WASHINGTON (Reuters) - The election of Donald Trump as U.S. president has done nothing to change the Federal Reserve’s plans for a rate increase “relatively soon,” Fed Chair Janet Yellen said on Thursday in Congressional testimony that included a pledge to serve out her term.
Yellen said the U.S. central bank would change its outlook as necessary as the new administration rolls out plans for perhaps hundreds of billions of dollars in tax cuts and additional government spending. She also suggested the new government keep in mind that the United States is near full employment and inflation may be rising.
“Markets are anticipating ... a fiscal package that involves a net expansionary stance of policy and that in a context of an economy that is operating reasonably close to maximum employment with inflation heading back to 2 percent,” Yellen said, suggesting new programs focus on “policies that would improve ... long run growth and productivity.”
There had been some uncertainty about how Yellen would interact with a new president who at turns during the campaign spoke favorably of the Fed’s low rate policies, and yet also accused the Fed of acting politically to help Democratic nominee Hillary Clinton.
Trump, during his election campaign, had also said he would replace Yellen when her term expires. Asked directly by a member of the Joint Economic Committee on Thursday, Yellen said she planned to serve out her term as chair, which ends in 2018.
While the election has not affected matters yet, they may find themselves at odds if Trump, for example, pursues a roll-back of financial regulations.
On that topic, Yellen cautioned against any effort to “turn back the clock” on the Dodd-Frank financial regulations approved following the 2007 to 2009 financial crisis because that could make a repeat more likely.
For the time being, Yellen said, incoming economic data justified a rate hike “relatively soon” and, absent any dramatic changes, a gradual pace of hikes after that.
So far she said there was little risk the Fed had fallen behind the curve and would lose control of inflation.
“The evidence we have seen since we met in November is consistent with our expectation of strengthening growth and improving labor markets and inflation moving up,” Yellen said. “The risk of falling behind the curve in the near future appears limited.”
However the chair also acknowledged the uncertainty that may lie ahead as President-elect Trump rolls out his program.

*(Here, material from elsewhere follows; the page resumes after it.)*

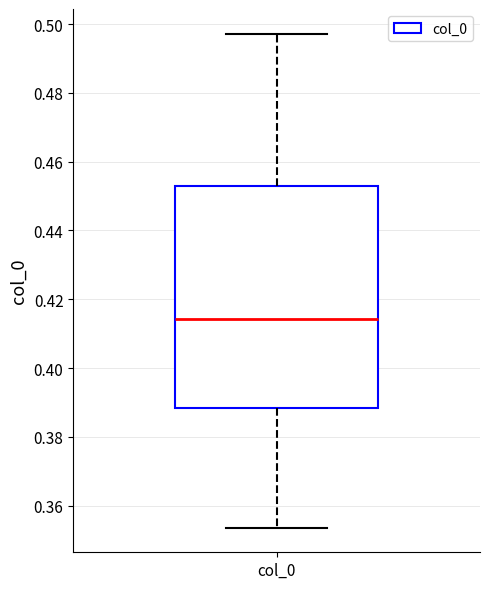

Transcribe this box plot: give where the median line is, the range the box spans, and where the two whiskers end, as read against the y-axis. The values are not printed on the chart, so give them approximately, as read against the axis.

median 0.414, box 0.388 to 0.452, whiskers 0.354 to 0.498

“When there is greater clarity about the economic policies that might be put into effect the (Federal Open Market Committee) will have to factor those assessments of their impact on employment and inflation and perhaps adjust our outlook,” Yellen said.

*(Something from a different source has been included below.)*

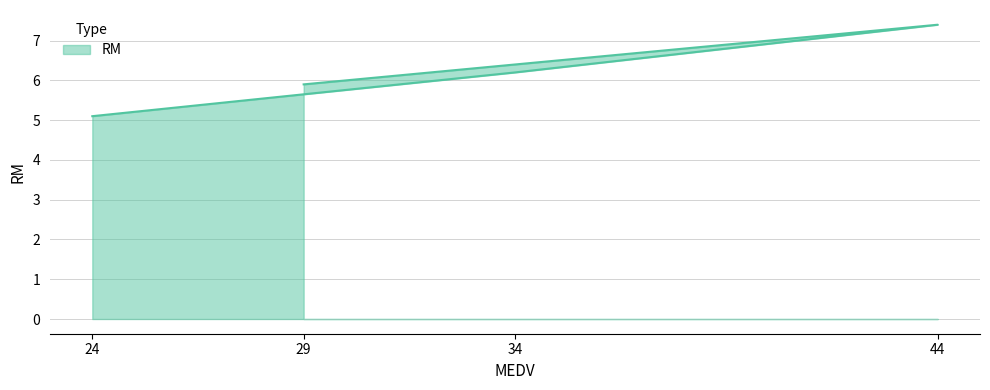

What is the minimum value shown in the chart?

5.1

U.S. Treasury yields rose on Thursday after data suggested the U.S. labor market is tightening and inflation is beginning to gain traction, which prompted investors to sell government debt.
“Yellen is saying it’s full steam ahead for a Fed hike in December,” said Luke Bartholomew, fixed income investment manager at Aberdeen Asset Management. “The big question is what happens after that. Trump’s election has given investors plenty of reason to question the lower for longer mantra.”
The U.S. dollar rose to a 13-1/2-year high against a basket of currencies on Thursday as the bond market resumed its sell-off.
CENTRAL BANK INDEPENDENCE PRODUCES BETTER OUTCOMES
Yellen also repeated the consensus among central bankers that remaining clear of politics was central to their job, a message the Fed has repeated to Congressional Republicans who have argued for closer oversight of monetary policy.
“There is clear evidence of better outcomes in countries where central banks can take the long view,” Yellen said. “Sometimes central banks need to do things that are not immediately popular for the health of the economy.”
The Fed may face pressure, given Republican control of the White House and both chambers of Congress, to hew to a more mathematical formula for setting rates, something central bankers in general argue should not fully displace their judgment.
Yellen spoke on a day when economic data showed continuing economic momentum, with consumer prices posting their largest gain in six months, new home construction soaring and new claims for unemployment benefits near 43-year lows.
The data underscored Yellen’s generally upbeat assessment of where the country stands. There remains “room to run” in the U.S. recovery, Yellen said, and rate increases can likely proceed on a gradual basis. But she noted that wages were rising, growth had accelerated over the second half of the year, and the world economy was on a firmer footing than it had been in recent months when uncertainty about China and Europe had caused the Fed to postpone its rate increase plans.
“U.S. economic growth appears to have picked up,” Yellen said.